_Required action_. Transcribe the entries exactly as given and skip whatever images they hold.

_Data for this exercise_.
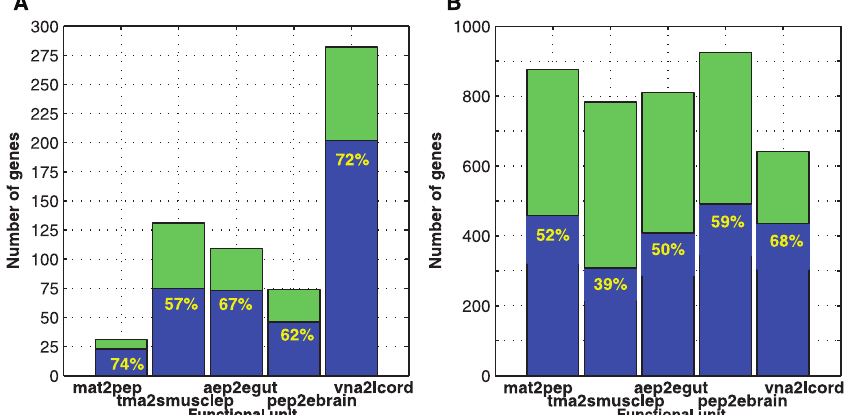
Figure 3. Verification of De Novo Gene Expression Localization Predictions Obtained by Applying Selected SVM Classifiers to Microarray Data (A) Verification using FlyBase literature data. The total height of each bar represents the number of genes associated with each functional unit according to FlyBase. The fraction of these correctly predicted by our classifiers is shown in blue. For the remainder (green fraction), the classifier makes negative predictions. (B) Verifications using the GO:Biological Process hierarchy. Here, the height of the bars corresponds to the total number of positive predictions from the selected classifier. The fraction of these predictions supported by GO annotations is in blue, and the remainder is shown in green. As annotation information does not constitute a complete picture, we cannot reliably estimate true-positive and false-positive rates in the conventional sense from such literature verifications (see Materials and Methods), but these values can be extrapolated from the operating point of the ROC curves.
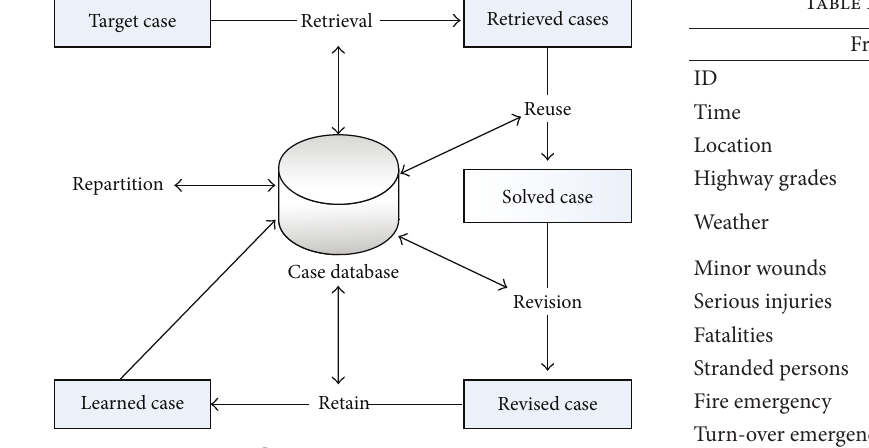
Figure 1: The 𝑅 5 model of Case-Based Reasoning.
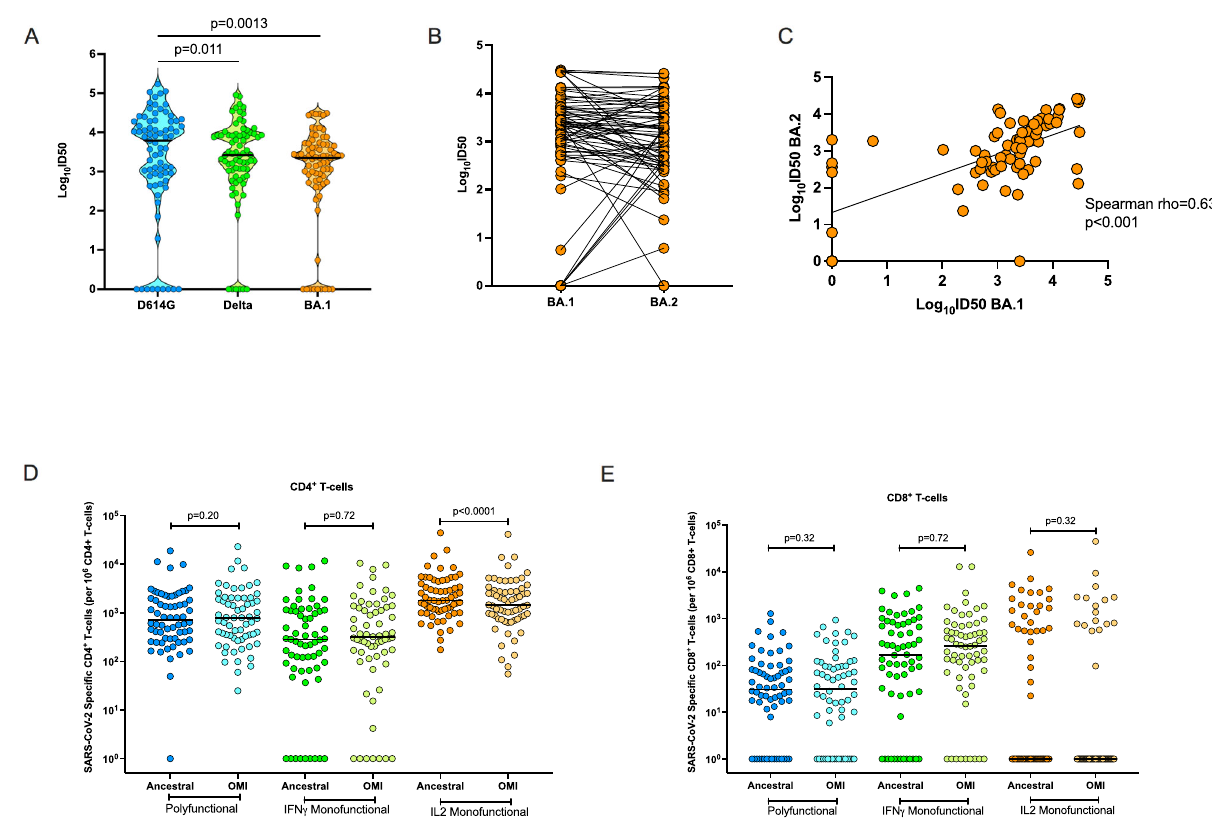
Fig. 3 | Immune response against ancestral SARS-CoV-2, Delta, and Omicron BA.1 in transplant recipients with Omicron-BA.1 infection. A Violin dot plots of the 50% neutralization titers (log 10 ID50) of neutralizing antibodies against D614G, Delta, and Omicron BA.1, in transplant recipients post-BA.1 infection ( n =75). Each circle represents an individual patient antibody titer. Horizontal lines represent median values. The p value of the difference was estimated using a two-sided Wilcoxon matched-pairs signed-rank test. B Paired BA.1 and BA.2 directed neu- tralizing responses in all patients from the same cohort ( n =75). C Scatter plot showing two-tailed Spearman correlation between the log 10 ID50 of neutralizing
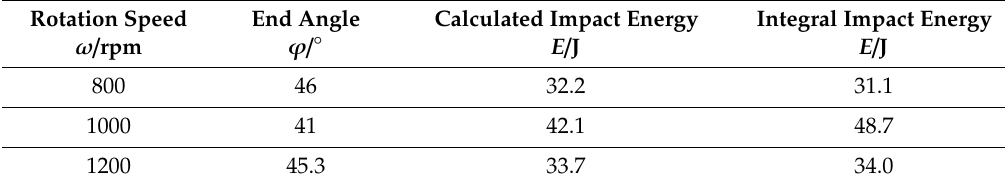
Table 3. The impact test parameters and the impact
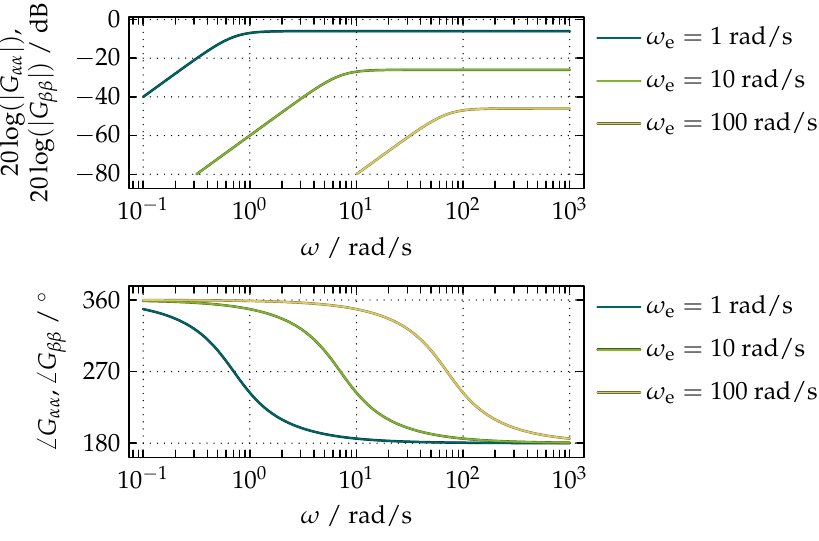
Figure 5. Bode plots common to both G αα and G ββ showing the dependence of the frequency response of the proposed compensation on ω e .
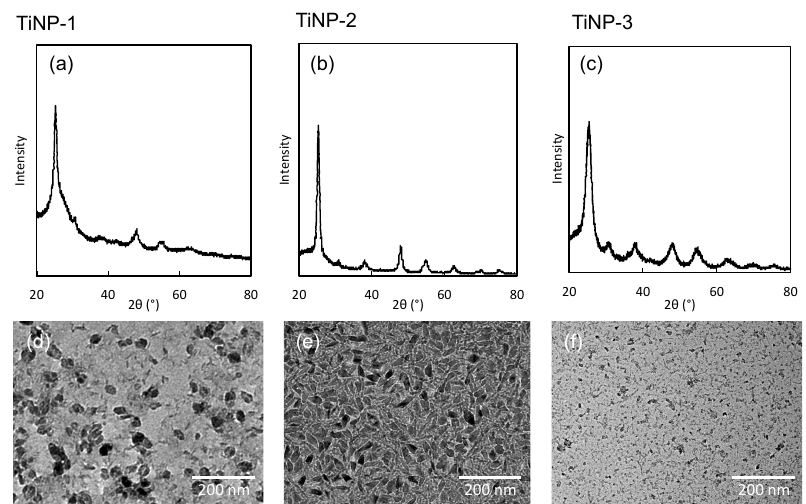
Figure 1. XRD patterns ( a – c ) and TEM images ( d – f ) of titanium oxide nanoparticles. TiNP-1 ( a , d ), TiNP-2 ( b , e ), and TiNP-3 ( c , f ).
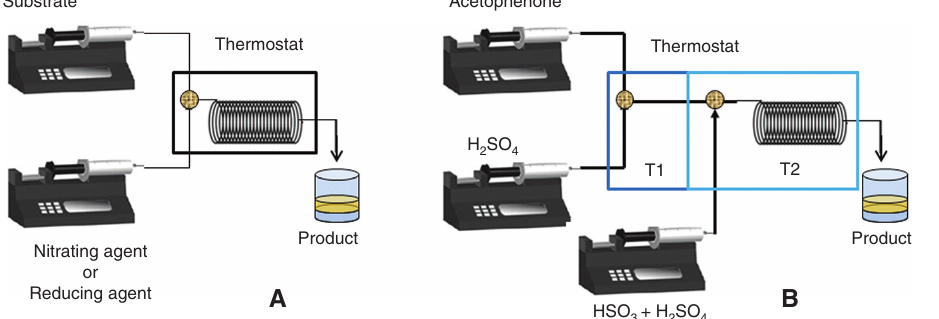
Figure 1 Schematic of the experimental set-up. (A) Nitration of organic substrate 1 with nitrating agent or reduction of the nitro aromatic 2 with the reducing agent. (B) Mixing of 1 with sulfuric acid followed by nitration with nitrating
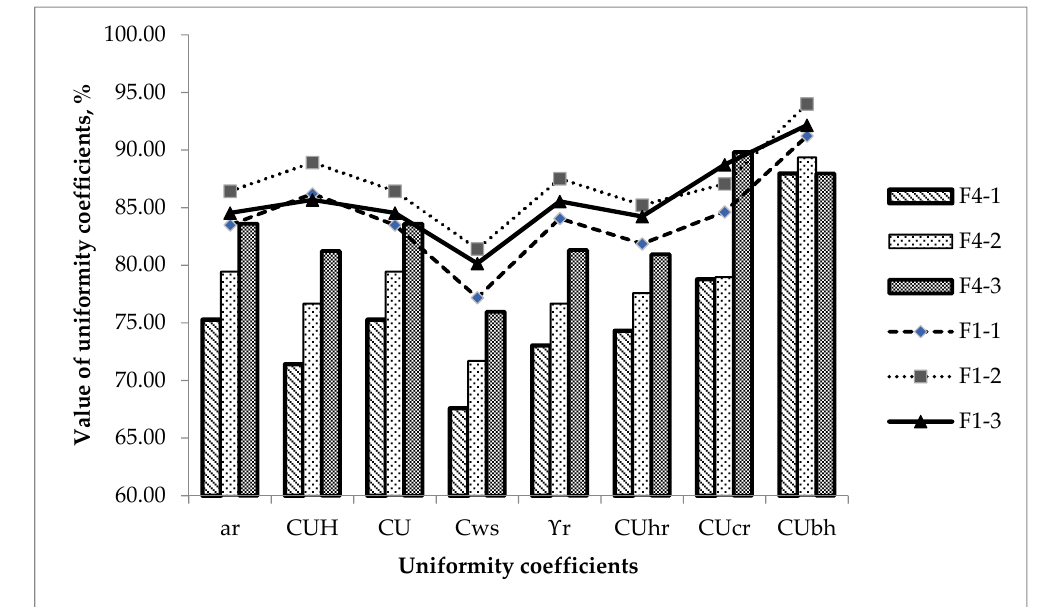
Figure 8. The results of different coefficients of uniformity for all experimental fields, all for F1 and F4 where: ar—coefficient of uniformity according to Oehler, CUH—coefficient of uniformity according to Heerman and Hein, CU—coefficient of uniformity according to Christiansen, Cws—coefficient of uniformity according to Wilcox and Swailes, γ r—coefficient of uniformity according to Voigt, CUhr—coefficient of uniformity according to Hart and Raynolds, CUcr—coefficient of uniformity according to Criddle et al.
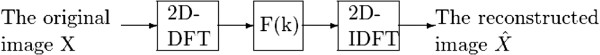
The flow Chart with the filtering process to improve the performance of CT reconstruction.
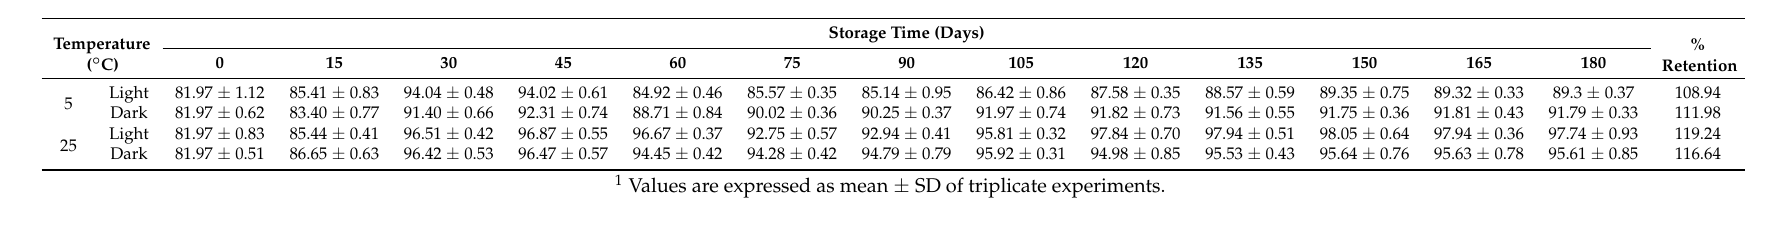
Table 4. Stability profile of eugenol under different storage temperatures and light for 180 days.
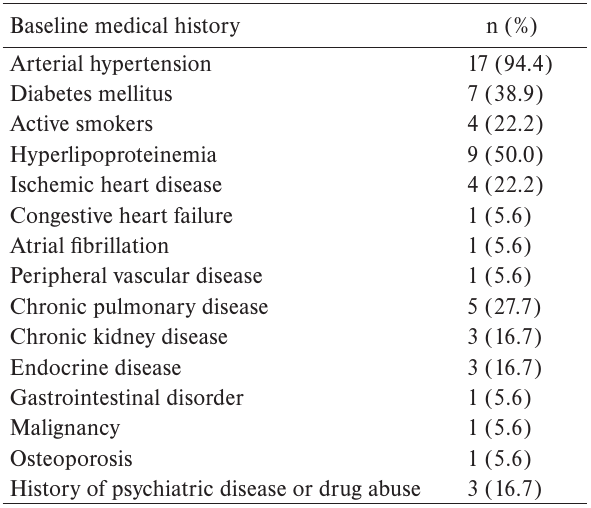
Table 1. Baseline medical history of the patients.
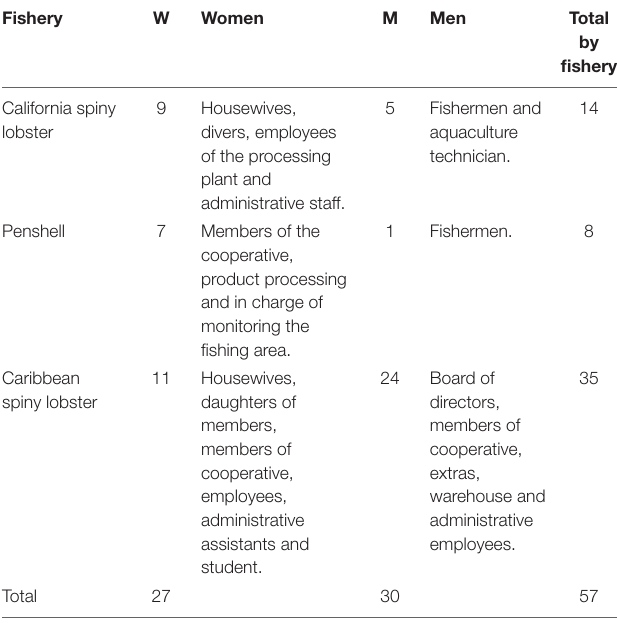
TABLE 1 | Individuals involved in the participatory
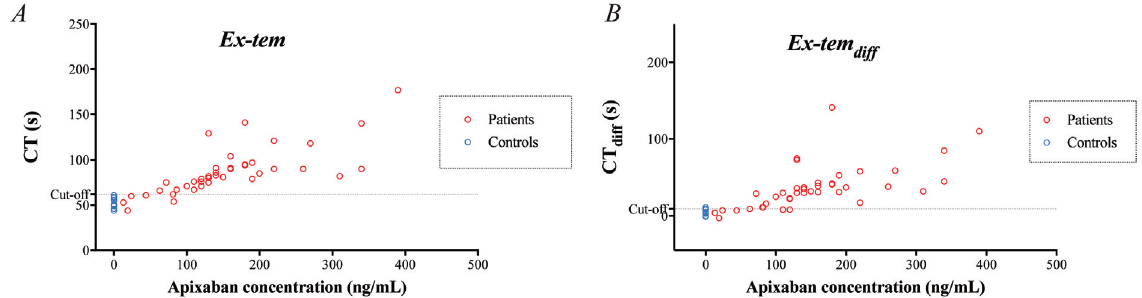
Fig. 4 Rotational thromboelastometry (ROTEM) analyses using the Ex-tem trigger – variables clotting time (CT) ( A ) and CT diff ( B ; the difference in CTwithout vs. with DOAC-Stop [DS]) – performed on blood samples from 40 patients on apixaban treatment. Variablespresented in relation to apixaban concentration measured by liquid chromatography with tandem mass spectrometry (LC-MS/MS). Cutoff line represents optimal receiver operating characteristics (ROCs) for discriminating between samples with apixaban concentration above or below 20ng/mL.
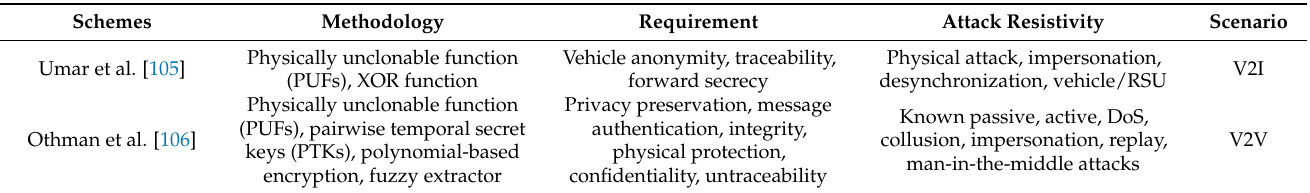
Table 11. Classification of hardware-physical-unclonable-function-based authentication schemes.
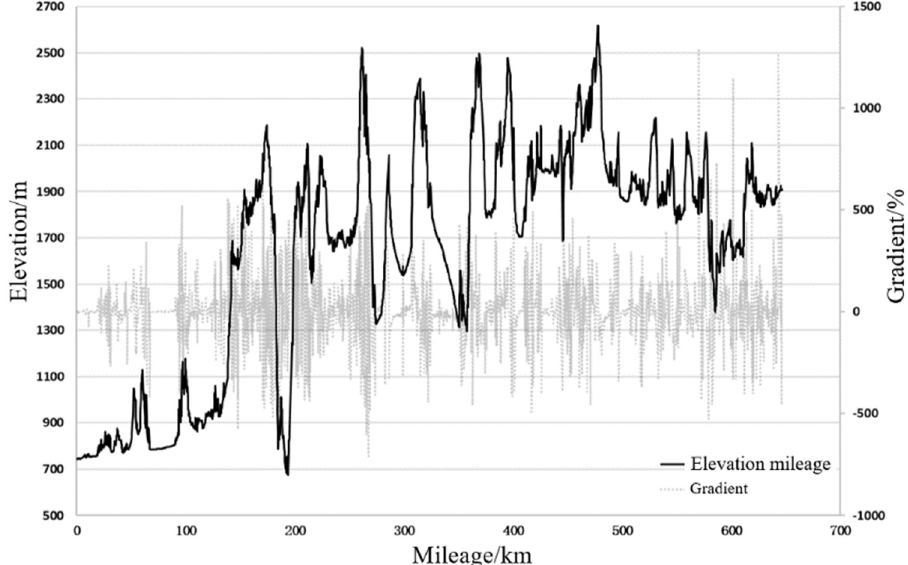
Figure 5. Elevation mileage and gradient map of a crude oil pipeline in China.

_Solution below_.
Figure 3. Verification of De Novo Gene Expression Localization Predictions Obtained by Applying Selected SVM Classifiers to Microarray Data (A) Verification using FlyBase literature data. The total height of each bar represents the number of genes associated with each functional unit according to FlyBase. The fraction of these correctly predicted by our classifiers is shown in blue. For the remainder (green fraction), the classifier makes negative predictions. (B) Verifications using the GO:Biological Process hierarchy. Here, the height of the bars corresponds to the total number of positive predictions from the selected classifier. The fraction of these predictions supported by GO annotations is in blue, and the remainder is shown in green. As annotation information does not constitute a complete picture, we cannot reliably estimate true-positive and false-positive rates in the conventional sense from such literature verifications (see Materials and Methods), but these values can be extrapolated from the operating point of the ROC curves.
Figure 1: The 𝑅 5 model of Case-Based Reasoning.
Fig. 3 | Immune response against ancestral SARS-CoV-2, Delta, and Omicron BA.1 in transplant recipients with Omicron-BA.1 infection. A Violin dot plots of the 50% neutralization titers (log 10 ID50) of neutralizing antibodies against D614G, Delta, and Omicron BA.1, in transplant recipients post-BA.1 infection ( n =75). Each circle represents an individual patient antibody titer. Horizontal lines represent median values. The p value of the difference was estimated using a two-sided Wilcoxon matched-pairs signed-rank test. B Paired BA.1 and BA.2 directed neu- tralizing responses in all patients from the same cohort ( n =75). C Scatter plot showing two-tailed Spearman correlation between the log 10 ID50 of neutralizing
Table 3. The impact test parameters and the impact
Figure 5. Bode plots common to both G αα and G ββ showing the dependence of the frequency response of the proposed compensation on ω e .
Figure 1. XRD patterns ( a – c ) and TEM images ( d – f ) of titanium oxide nanoparticles. TiNP-1 ( a , d ), TiNP-2 ( b , e ), and TiNP-3 ( c , f ).
Figure 1 Schematic of the experimental set-up. (A) Nitration of organic substrate 1 with nitrating agent or reduction of the nitro aromatic 2 with the reducing agent. (B) Mixing of 1 with sulfuric acid followed by nitration with nitrating
Figure 8. The results of different coefficients of uniformity for all experimental fields, all for F1 and F4 where: ar—coefficient of uniformity according to Oehler, CUH—coefficient of uniformity according to Heerman and Hein, CU—coefficient of uniformity according to Christiansen, Cws—coefficient of uniformity according to Wilcox and Swailes, γ r—coefficient of uniformity according to Voigt, CUhr—coefficient of uniformity according to Hart and Raynolds, CUcr—coefficient of uniformity according to Criddle et al.
The flow Chart with the filtering process to improve the performance of CT reconstruction.
Table 4. Stability profile of eugenol under different storage temperatures and light for 180 days.
Table 1. Baseline medical history of the patients.
TABLE 1 | Individuals involved in the participatory
Fig. 4 Rotational thromboelastometry (ROTEM) analyses using the Ex-tem trigger – variables clotting time (CT) ( A ) and CT diff ( B ; the difference in CTwithout vs. with DOAC-Stop [DS]) – performed on blood samples from 40 patients on apixaban treatment. Variablespresented in relation to apixaban concentration measured by liquid chromatography with tandem mass spectrometry (LC-MS/MS). Cutoff line represents optimal receiver operating characteristics (ROCs) for discriminating between samples with apixaban concentration above or below 20ng/mL.
Table 11. Classification of hardware-physical-unclonable-function-based authentication schemes.
Figure 5. Elevation mileage and gradient map of a crude oil pipeline in China.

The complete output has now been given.